Well, to be fair to Donaldson, he does admit that it has wider applicability and meaning. He just insists that this isn't his intention. While it might be unavoidable for a rich story to have wider applicability, seeing that applicability is something done by the reader, not inserted by the writer (he'd claim).TheFallen wrote:He can't possibly expect us to accept that the resolutions of all three sets of chrons - and especially the culmination of the LCs - is only significant to the main protagonist and has no wider applicability or meaning.
I think his point is more subtle than you're giving him credit, because he doesn't deny that his own philosophy informs his story. He would merely claim that this is a subconscious effect of being the kind of person he is, the kind of writer he is.TheFallen wrote:To claim that he created such, but that none of it was informed or coloured by his own philosophy is frankly ridiculous.
I just don't accept that it's subconscious or unintentional.

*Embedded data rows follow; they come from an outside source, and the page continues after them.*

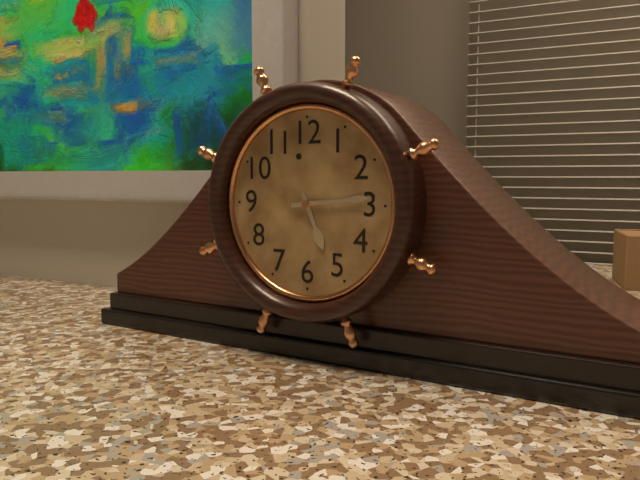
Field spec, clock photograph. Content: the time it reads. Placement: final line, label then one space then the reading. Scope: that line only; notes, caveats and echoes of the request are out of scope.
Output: 5:14
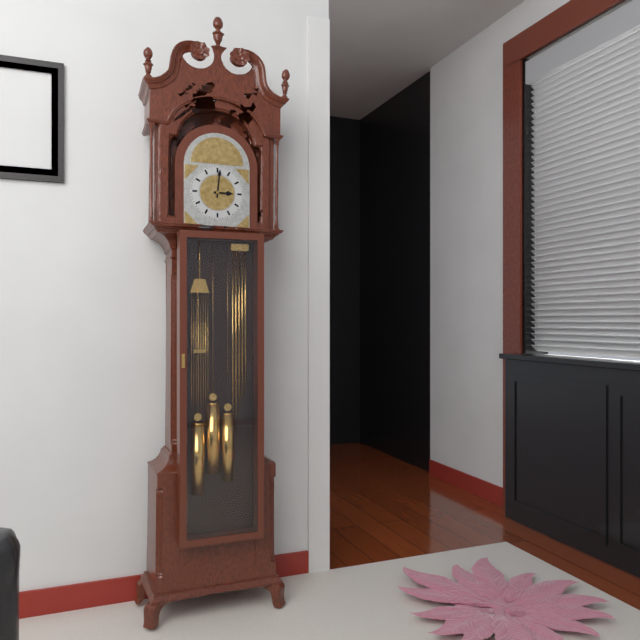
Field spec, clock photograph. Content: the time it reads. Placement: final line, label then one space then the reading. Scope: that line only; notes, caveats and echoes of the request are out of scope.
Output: 3:01
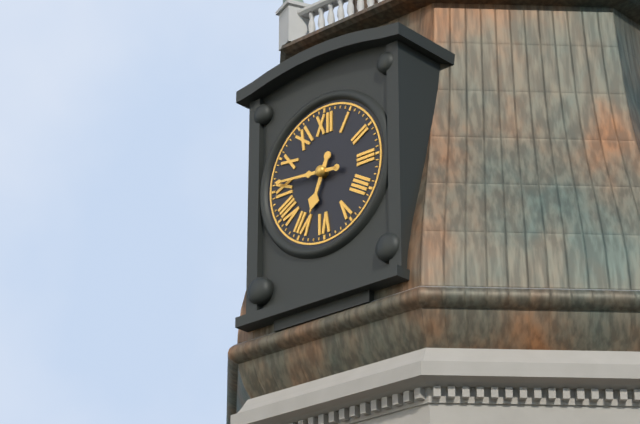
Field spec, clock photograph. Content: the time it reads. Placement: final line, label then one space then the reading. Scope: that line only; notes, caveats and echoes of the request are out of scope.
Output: 6:46
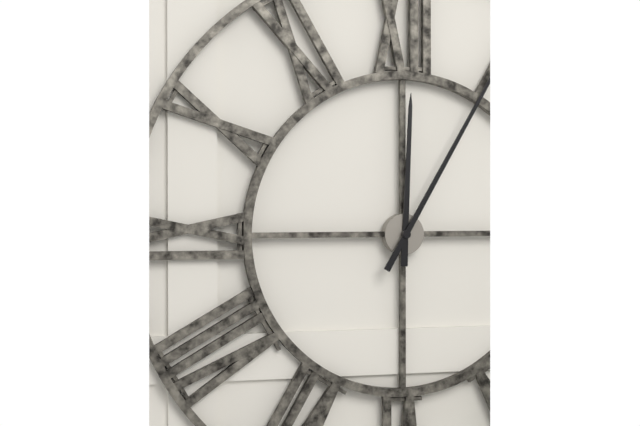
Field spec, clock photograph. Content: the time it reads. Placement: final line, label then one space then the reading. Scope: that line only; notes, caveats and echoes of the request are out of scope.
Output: 12:05
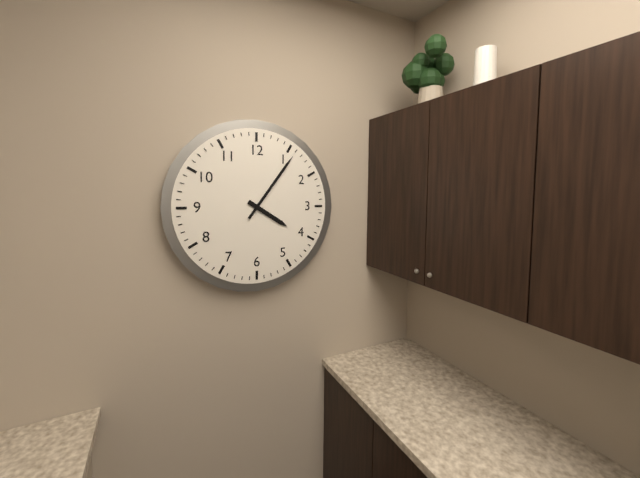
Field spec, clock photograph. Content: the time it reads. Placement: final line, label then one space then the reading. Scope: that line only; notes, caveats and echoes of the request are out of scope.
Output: 4:06
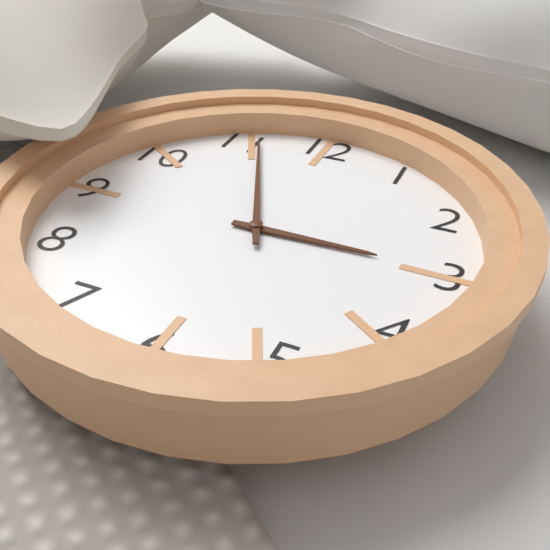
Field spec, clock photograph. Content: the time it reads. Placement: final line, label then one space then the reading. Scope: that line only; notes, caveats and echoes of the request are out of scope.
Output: 2:56
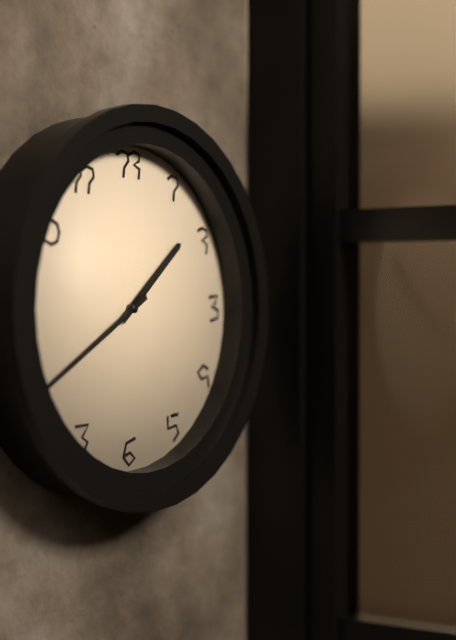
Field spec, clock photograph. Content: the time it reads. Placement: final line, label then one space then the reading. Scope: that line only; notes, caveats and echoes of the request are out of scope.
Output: 1:40
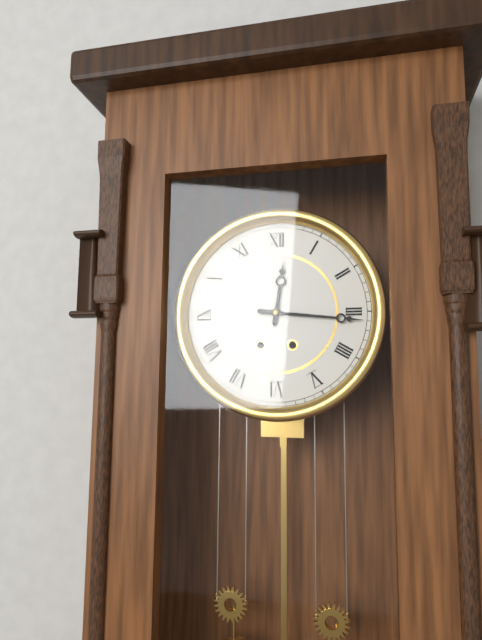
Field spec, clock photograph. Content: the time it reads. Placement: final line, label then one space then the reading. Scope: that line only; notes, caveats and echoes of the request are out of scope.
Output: 12:16
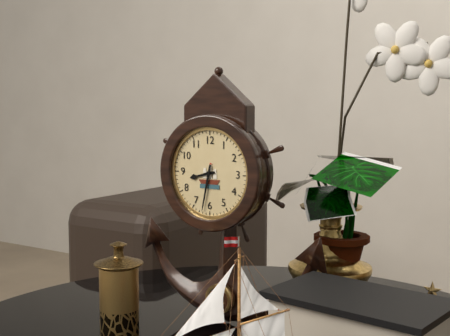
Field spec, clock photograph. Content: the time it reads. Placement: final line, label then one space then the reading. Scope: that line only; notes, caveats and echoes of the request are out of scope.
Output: 8:32
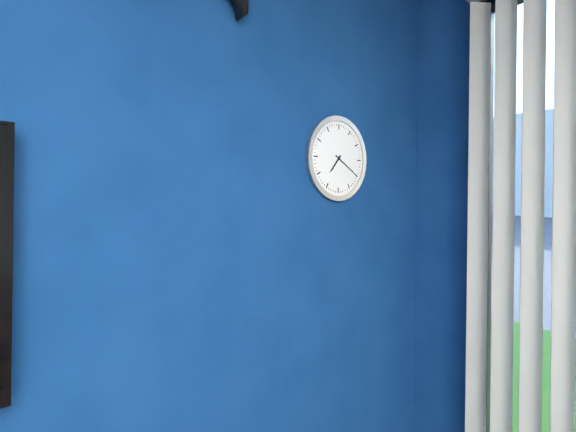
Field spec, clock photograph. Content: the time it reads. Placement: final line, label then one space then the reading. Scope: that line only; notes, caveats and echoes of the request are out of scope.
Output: 7:20
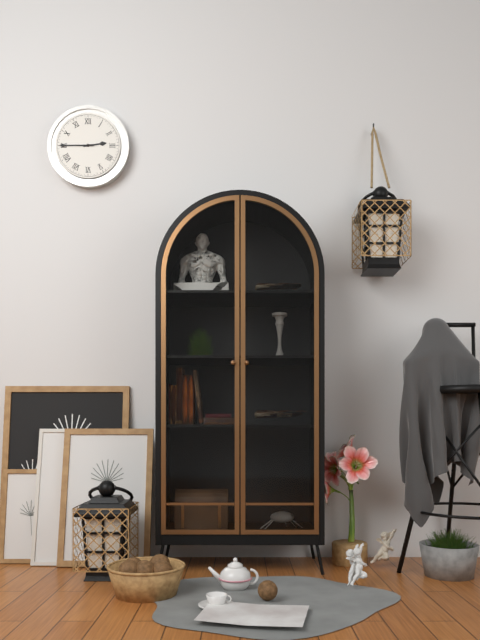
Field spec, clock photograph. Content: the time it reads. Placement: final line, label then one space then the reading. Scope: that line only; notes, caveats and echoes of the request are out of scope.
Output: 2:45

But observations can be inaccurate, whereas experiences are what they are, in themselves--which is why Donaldson makes the distinction, and claims that the observation can't be his intention, because it's yours ... it's something added to the experience by the reader, who might be wrong. His goal was only to create a certain experience.TheFallen wrote:... the most skilfully constructed of allegories work simultaneously on both the levels of narrative and meaning: the reader is emotionally caught up in the narrative (the "experience", if you like), while the subliminal level of meaning (the "observation, if you like) percolates through at the same time.

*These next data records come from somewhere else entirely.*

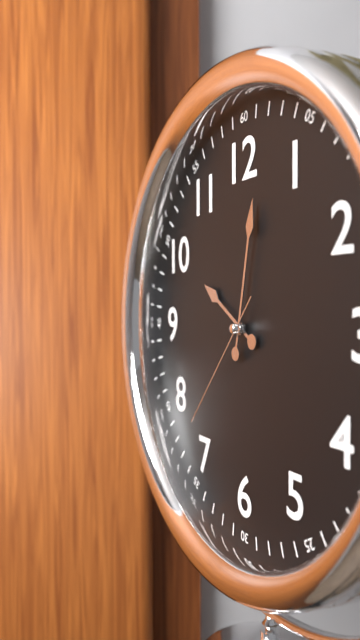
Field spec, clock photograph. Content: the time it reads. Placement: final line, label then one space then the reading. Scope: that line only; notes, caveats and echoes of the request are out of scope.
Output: 10:02:37
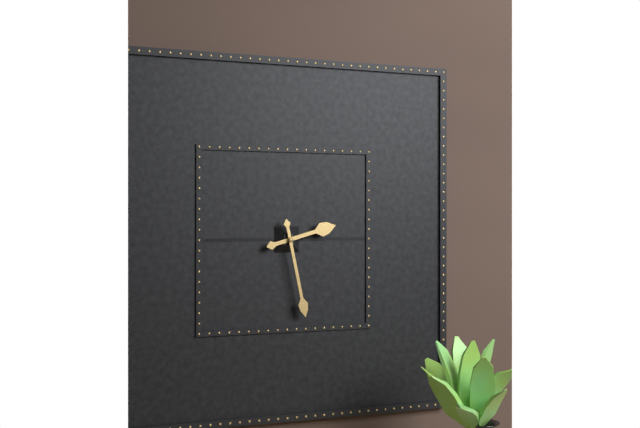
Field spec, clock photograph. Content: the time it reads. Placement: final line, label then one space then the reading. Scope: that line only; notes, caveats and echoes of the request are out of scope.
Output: 2:28
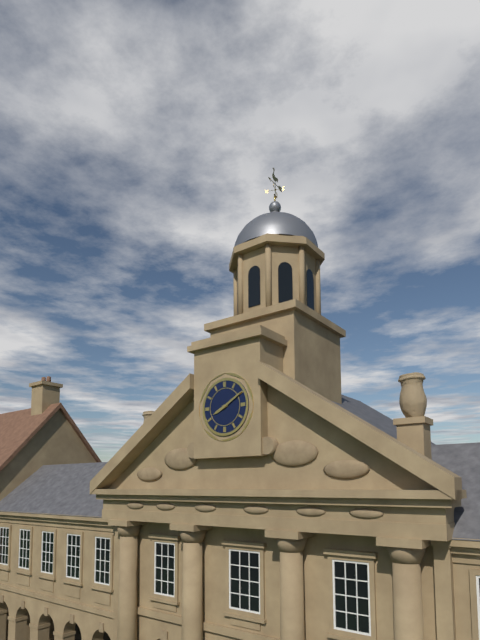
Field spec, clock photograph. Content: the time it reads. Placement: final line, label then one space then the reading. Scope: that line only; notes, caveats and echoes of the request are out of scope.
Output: 8:10
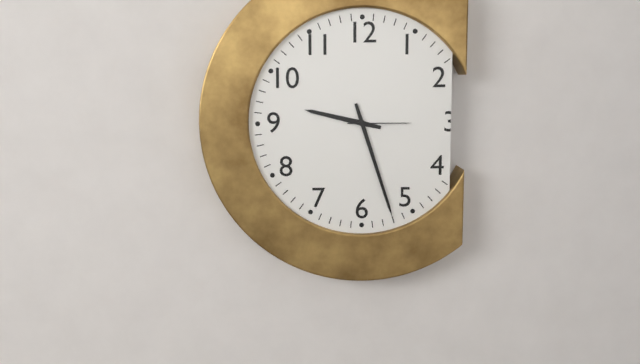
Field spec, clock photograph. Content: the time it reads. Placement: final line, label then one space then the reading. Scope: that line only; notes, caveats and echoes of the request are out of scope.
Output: 9:27:15
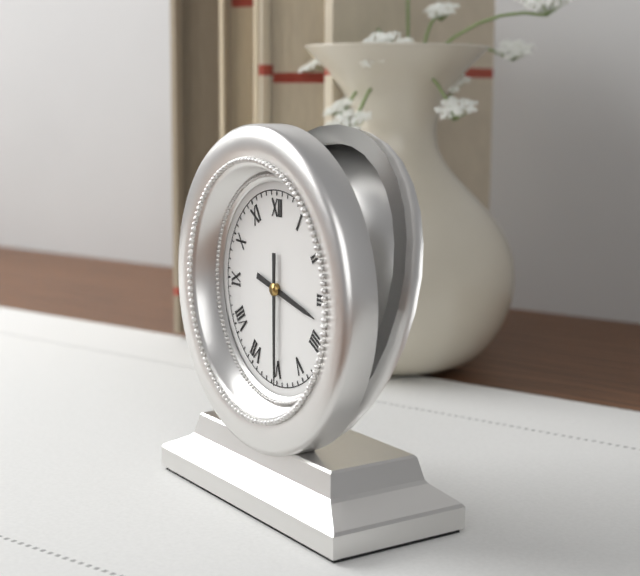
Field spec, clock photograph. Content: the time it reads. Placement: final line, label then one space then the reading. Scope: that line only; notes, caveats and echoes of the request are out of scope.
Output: 3:30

Again, there is a parallel in Heidegger here, because in order to realize the general ontological nature of your specific ontic life, you must "step back" from your average-everyday attitude/orientation ... indeed, step back from the very level at which your life is lived (i.e. the "experience"), in order to consider it thematically (the "observation"). And such a reflective attitude, a thematization of one's life, is in some sense inauthentic because it's not really our "normal" way of living. Indeed, just like interpretting the meaning of a book, we can get the thematization of our own Being wrong ... as Heidegger thinks most philosophers have done prior to him. We can apply the wrong model or categories for viewing our own Being, just as we can for a book. For instance, maybe it's not Jungian after all (though I agree you analysis seems justified).

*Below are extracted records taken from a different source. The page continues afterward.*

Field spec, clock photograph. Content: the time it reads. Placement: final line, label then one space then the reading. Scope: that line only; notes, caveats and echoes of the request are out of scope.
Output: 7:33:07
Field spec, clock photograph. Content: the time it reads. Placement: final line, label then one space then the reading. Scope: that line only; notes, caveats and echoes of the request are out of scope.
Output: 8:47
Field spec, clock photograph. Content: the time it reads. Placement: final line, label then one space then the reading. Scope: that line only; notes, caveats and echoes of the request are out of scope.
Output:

But Heidegger also points out that similar errors can occur by not examining your life at all, not being reflective at all (or for our purposes here: by not making "observations" of stories at all). And this is because it's impossible for us to not have *some* theoretical understanding of our Being, because we are creatures for whom our Being is an issue; e.g. we necessarily choose our ontic state. So if this pre-ontological (or pre-observational) understanding is all we ever have, and it's the inchoate product of never examining our lives explicitly, rigorously, then it's likely to be full of misconceptions or inauthenticity.
And this brings us back to your complaint, because I think a story can't be devoid of *some* symbolic understanding. It's simply the nature of fiction to stand in a symbolic relation to reality. So to deny that it exists at all--or that it could be ignored while reading--would be inauthentic. And if it exists, and only exists because the author created the story, then it must be in some sense intentional.
As for your 4th wall points, I think this wall is broken more by the obvious hand of the author in his plot contrivances, the choices that are made to preserve reader (or even character) ignorance, so that the payoff of the "big reveal" is bigger, or so that the plot can happen at all. The symbolism doesn't break it for me.